While cyber threats become more commonplace, sophisticated and damaging for financial institutions, one type of threat that has remained pervasive is the denial-of-service attack, or DoS. DoS is a cyber event where an attacker seeks to prevent legitimate users from accessing computer systems, devices or other online resources. The perpetrator floods the victim’s machine or network with false requests to overload the system and prevent legitimate access.
Cybercriminals have taken this form of attack to the next level with Distributed Denial of Service (DDoS) attacks which, while similar to a DoS attack, differs in that the incoming requests or traffic come from more than one source – something that makes it extremely difficult to stop.

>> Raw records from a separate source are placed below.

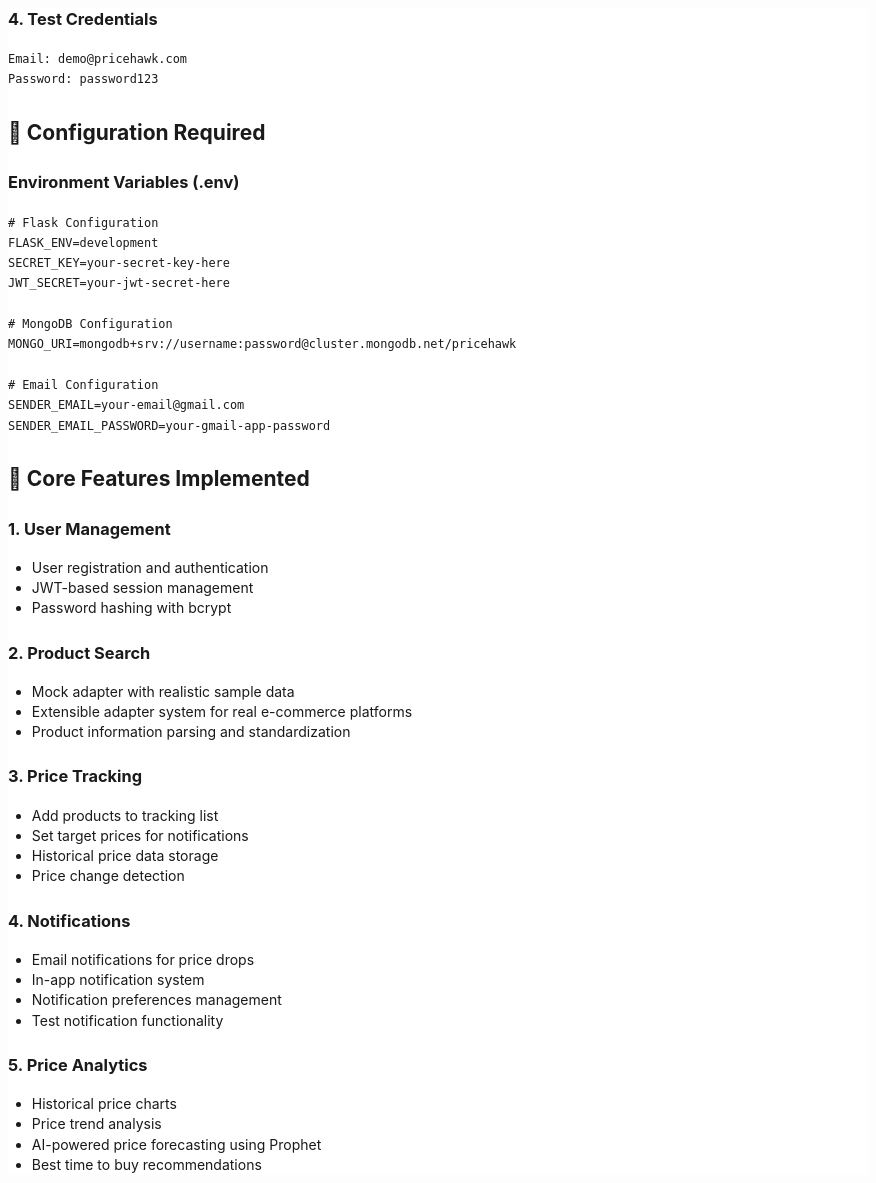 ### 4. Test Credentials
```
Email: demo@pricehawk.com
Password: password123
```

## 🔧 Configuration Required

### Environment Variables (.env)
```env
# Flask Configuration
FLASK_ENV=development
SECRET_KEY=your-secret-key-here
JWT_SECRET=your-jwt-secret-here

# MongoDB Configuration
MONGO_URI=mongodb+srv://username:password@cluster.mongodb.net/pricehawk

# Email Configuration
SENDER_EMAIL=your-email@gmail.com
SENDER_EMAIL_PASSWORD=your-gmail-app-password
```

## 🎯 Core Features Implemented

### 1. User Management
- User registration and authentication
- JWT-based session management
- Password hashing with bcrypt

### 2. Product Search
- Mock adapter with realistic sample data
- Extensible adapter system for real e-commerce platforms
- Product information parsing and standardization

### 3. Price Tracking
- Add products to tracking list
- Set target prices for notifications
- Historical price data storage
- Price change detection

### 4. Notifications
- Email notifications for price drops
- In-app notification system
- Notification preferences management
- Test notification functionality

### 5. Price Analytics
- Historical price charts
- Price trend analysis
- AI-powered price forecasting using Prophet
- Best time to buy recommendations
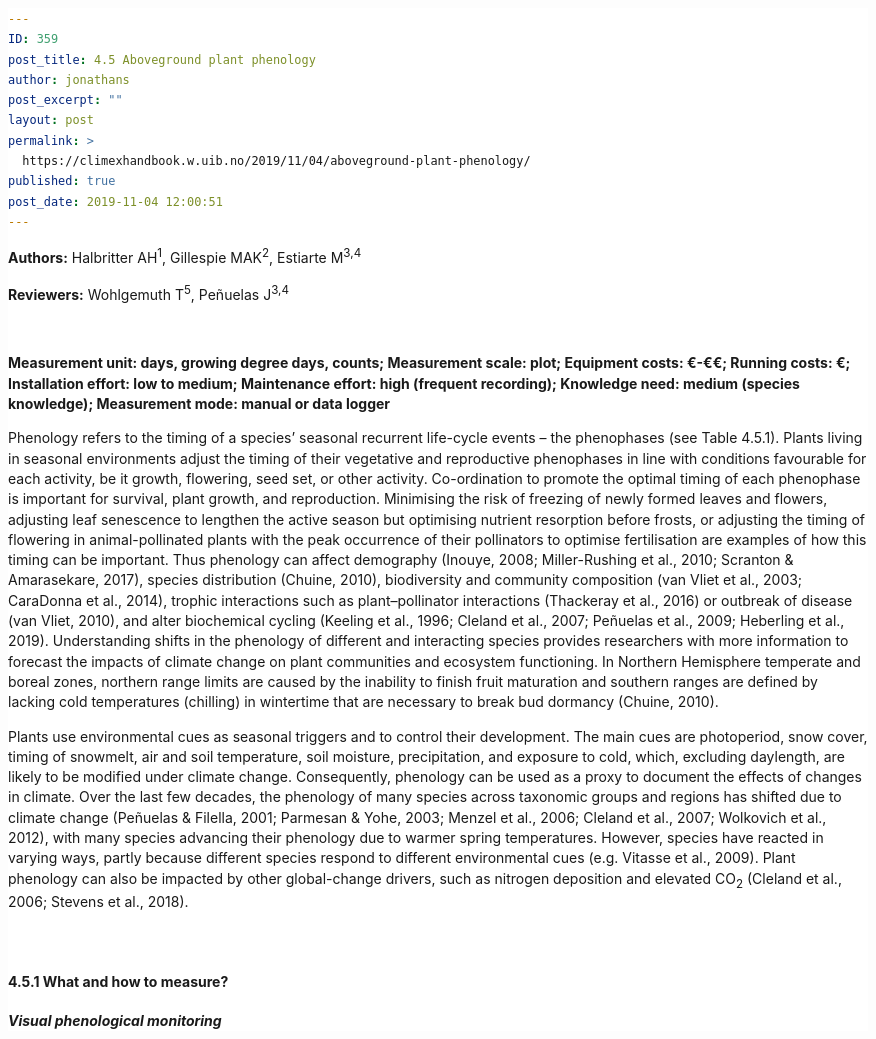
 ```yaml
---
ID: 359
post_title: 4.5 Aboveground plant phenology
author: jonathans
post_excerpt: ""
layout: post
permalink: >
  https://climexhandbook.w.uib.no/2019/11/04/aboveground-plant-phenology/
published: true
post_date: 2019-11-04 12:00:51
---
```

<strong>Authors:</strong> Halbritter AH<sup>1</sup>, Gillespie MAK<sup>2</sup>, Estiarte M<sup>3,4</sup>

<strong>Reviewers:</strong> Wohlgemuth T<sup>5</sup>, Peñuelas J<sup>3,4</sup>

&nbsp;

<strong>Measurement unit: days, growing degree days, counts; Measurement scale: plot; Equipment costs: </strong><strong>€-€€</strong><strong>; Running costs: </strong><strong>€</strong><strong>; Installation effort: low to medium; Maintenance effort: high (frequent recording); Knowledge need: medium (species knowledge); Measurement mode: manual or data logger</strong>

Phenology refers to the timing of a species’ seasonal recurrent life-cycle events – the phenophases (see Table 4.5.1). Plants living in seasonal environments adjust the timing of their vegetative and reproductive phenophases in line with conditions favourable for each activity, be it growth, flowering, seed set, or other activity. Co-ordination to promote the optimal timing of each phenophase is important for survival, plant growth, and reproduction. Minimising the risk of freezing of newly formed leaves and flowers, adjusting leaf senescence to lengthen the active season but optimising nutrient resorption before frosts, or adjusting the timing of flowering in animal-pollinated plants with the peak occurrence of their pollinators to optimise fertilisation are examples of how this timing can be important. Thus phenology can affect demography (Inouye, 2008; Miller-Rushing et al., 2010; Scranton &amp; Amarasekare, 2017), species distribution (Chuine, 2010), biodiversity and community composition (van Vliet et al., 2003; CaraDonna et al., 2014), trophic interactions such as plant–pollinator interactions (Thackeray et al., 2016) or outbreak of disease (van Vliet, 2010), and alter biochemical cycling (Keeling et al., 1996; Cleland et al., 2007; Peñuelas et al., 2009; Heberling et al., 2019). Understanding shifts in the phenology of different and interacting species provides researchers with more information to forecast the impacts of climate change on plant communities and ecosystem functioning. In Northern Hemisphere temperate and boreal zones, northern range limits are caused by the inability to finish fruit maturation and southern ranges are defined by lacking cold temperatures (chilling) in wintertime that are necessary to break bud dormancy (Chuine, 2010).

Plants use environmental cues as seasonal triggers and to control their development. The main cues are photoperiod, snow cover, timing of snowmelt, air and soil temperature, soil moisture, precipitation, and exposure to cold, which, excluding daylength, are likely to be modified under climate change. Consequently, phenology can be used as a proxy to document the effects of changes in climate. Over the last few decades, the phenology of many species across taxonomic groups and regions has shifted due to climate change (Peñuelas &amp; Filella, 2001; Parmesan &amp; Yohe, 2003; Menzel et al., 2006; Cleland et al., 2007; Wolkovich et al., 2012), with many species advancing their phenology due to warmer spring temperatures. However, species have reacted in varying ways, partly because different species respond to different environmental cues (e.g. Vitasse et al., 2009). Plant phenology can also be impacted by other global-change drivers, such as nitrogen deposition and elevated CO<sub>2</sub> (Cleland et al., 2006; Stevens et al., 2018).
<h4><strong> </strong></h4>
<h4><strong>4.5.1 What and how to measure?</strong></h4>
<strong><em>Visual phenological monitoring</em></strong>
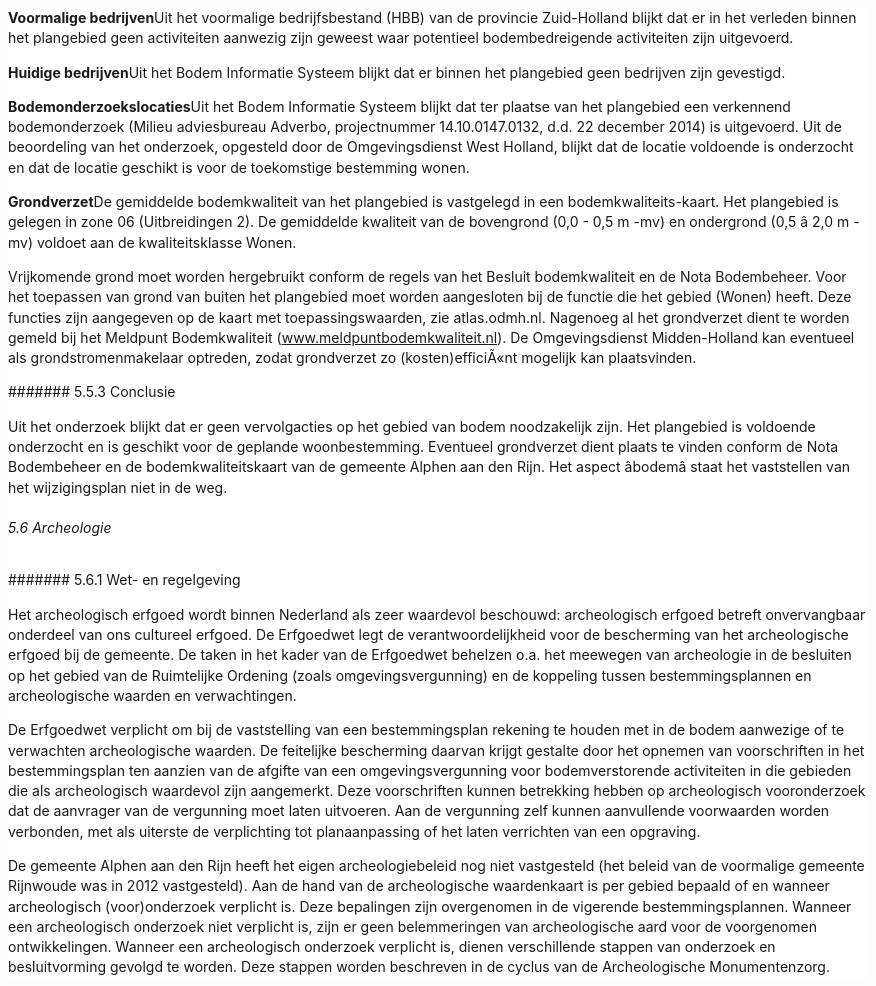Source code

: **Voormalige bedrijven**Uit het voormalige bedrijfsbestand (HBB) van de provincie Zuid\-Holland blijkt dat er in het verleden binnen het plangebied geen activiteiten aanwezig zijn geweest waar potentieel bodembedreigende activiteiten zijn uitgevoerd.

**Huidige bedrijven**Uit het Bodem Informatie Systeem blijkt dat er binnen het plangebied geen bedrijven zijn gevestigd.

**Bodemonderzoekslocaties**Uit het Bodem Informatie Systeem blijkt dat ter plaatse van het plangebied een verkennend bodemonderzoek (Milieu adviesbureau Adverbo, projectnummer 14\.10\.0147\.0132, d.d. 22 december 2014\) is uitgevoerd. Uit de beoordeling van het onderzoek, opgesteld door de Omgevingsdienst West Holland, blijkt dat de locatie voldoende is onderzocht en dat de locatie geschikt is voor de toekomstige bestemming wonen.

**Grondverzet**De gemiddelde bodemkwaliteit van het plangebied is vastgelegd in een bodemkwaliteits\-kaart. Het plangebied is gelegen in zone 06 (Uitbreidingen 2\). De gemiddelde kwaliteit van de bovengrond (0,0 \- 0,5 m \-mv) en ondergrond (0,5 â 2,0 m \-mv) voldoet aan de kwaliteitsklasse Wonen.

Vrijkomende grond moet worden hergebruikt conform de regels van het Besluit bodemkwaliteit en de Nota Bodembeheer. Voor het toepassen van grond van buiten het plangebied moet worden aangesloten bij de functie die het gebied (Wonen) heeft. Deze functies zijn aangegeven op de kaart met toepassingswaarden, zie atlas.odmh.nl. Nagenoeg al het grondverzet dient te worden gemeld bij het Meldpunt Bodemkwaliteit (www.meldpuntbodemkwaliteit.nl). De Omgevingsdienst Midden\-Holland kan eventueel als grondstromenmakelaar optreden, zodat grondverzet zo (kosten)efficiÃ«nt mogelijk kan plaatsvinden.

####### 5\.5\.3 Conclusie

Uit het onderzoek blijkt dat er geen vervolgacties op het gebied van bodem noodzakelijk zijn. Het plangebied is voldoende onderzocht en is geschikt voor de geplande woonbestemming. Eventueel grondverzet dient plaats te vinden conform de Nota Bodembeheer en de bodemkwaliteitskaart van de gemeente Alphen aan den Rijn. Het aspect âbodemâ staat het vaststellen van het wijzigingsplan niet in de weg.

###### 5\.6 Archeologie

####### 5\.6\.1 Wet\- en regelgeving

Het archeologisch erfgoed wordt binnen Nederland als zeer waardevol beschouwd: archeologisch erfgoed betreft onvervangbaar onderdeel van ons cultureel erfgoed. De Erfgoedwet legt de verantwoordelijkheid voor de bescherming van het archeologische erfgoed bij de gemeente. De taken in het kader van de Erfgoedwet behelzen o.a. het meewegen van archeologie in de besluiten op het gebied van de Ruimtelijke Ordening (zoals omgevingsvergunning) en de koppeling tussen bestemmingsplannen en archeologische waarden en verwachtingen.

De Erfgoedwet verplicht om bij de vaststelling van een bestemmingsplan rekening te houden met in de bodem aanwezige of te verwachten archeologische waarden. De feitelijke bescherming daarvan krijgt gestalte door het opnemen van voorschriften in het bestemmingsplan ten aanzien van de afgifte van een omgevingsvergunning voor bodemverstorende activiteiten in die gebieden die als archeologisch waardevol zijn aangemerkt. Deze voorschriften kunnen betrekking hebben op archeologisch vooronderzoek dat de aanvrager van de vergunning moet laten uitvoeren. Aan de vergunning zelf kunnen aanvullende voorwaarden worden verbonden, met als uiterste de verplichting tot planaanpassing of het laten verrichten van een opgraving.

De gemeente Alphen aan den Rijn heeft het eigen archeologiebeleid nog niet vastgesteld (het beleid van de voormalige gemeente Rijnwoude was in 2012 vastgesteld). Aan de hand van de archeologische waardenkaart is per gebied bepaald of en wanneer archeologisch (voor)onderzoek verplicht is. Deze bepalingen zijn overgenomen in de vigerende bestemmingsplannen. Wanneer een archeologisch onderzoek niet verplicht is, zijn er geen belemmeringen van archeologische aard voor de voorgenomen ontwikkelingen. Wanneer een archeologisch onderzoek verplicht is, dienen verschillende stappen van onderzoek en besluitvorming gevolgd te worden. Deze stappen worden beschreven in de cyclus van de Archeologische Monumentenzorg.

To better understand the nature of a DDOS attack, consider the analogy of a supermarket. If you are a shopper and only have two or three items, you can usually go through the check-out line quickly. However, if the store only has one register open and there are several people in front of you with baskets full of groceries, they are essentially denying you service to that cash register due to the amount of items that must be processed. If that same store has multiple check-out lines open, and they all have long lines, you are being blocked access to the cash register from multiple sources.
How DDoS Works
To execute a DDoS attack, an attacker sends malicious software to vulnerable devices, often through infected emails, attachments, websites and even social media, creating an entire network of infected machines and devices called botnets. The attacker can then control the botnets remotely and send an influx of traffic to flood the network or target by sending huge amounts of random data or connection requests. The infected devices will show no signs of attack and will continue to function normally, but will have the occasional sluggish response due to the lack of available bandwidth.
The scale and sophistication of DDoS attacks has increased considerably over the years. In fact, according to a report from Verisign, one third of all downtime incidents have been attributed to DDoS attacks. Attackers often hold the organization’s website or device for ransom, performing a small example of the attack to show the victim what will happen if the ransom is not paid.
A recent botnet called Mirai, reared its head in 2016 and infected unsecured internet of things (IoT) devices such as DVRs, home routers, printers and IP cameras. These devices are vulnerable to attack since they are not required to have the same level of security as computers. The Mirai botnet was responsible for DDoS attacks on several high-profile websites such as Twitter, Reddit, Netflix, and Airbnb.
Impact of DDoS Attacks on Financial Institutions
Financial institutions are prime targets for DDoS attacks due to both the large amount of private data and monetary funds that they house, and as they continue to expand their use of digital channels and outsourced services, the possibility of an attack increases as well.
A well-executed DDoS attack can interrupt a host of banking services including website access, ATM networks, and online banking platforms, in addition to internal systems and functions that help the bank operate and serve customers. Beyond the operational impact is the resulting damage to the institution’s brand equity and reputation when customers are prohibited from accessing their financial information and funds.
Combating DDoS Extortion
To combat DDoS extortion, financial institutions should have a solid plan in place to identify all critical services as well as vendors and the organizations that host them; know who to contact and notify in case of an attack; and ensure that all employees are trained and ready to execute the plan. In addition, financial institutions should also contact the cyber division of the FBI, the Financial Crimes Enforcement Network (FinCen), and their local regulator to report the attack.
DDoS attacks remain unpredictable and can seriously disrupt your institution’s business operations. All financial institutions need a solid plan in place to be prepared, not if, but when a cyber event like this occurs.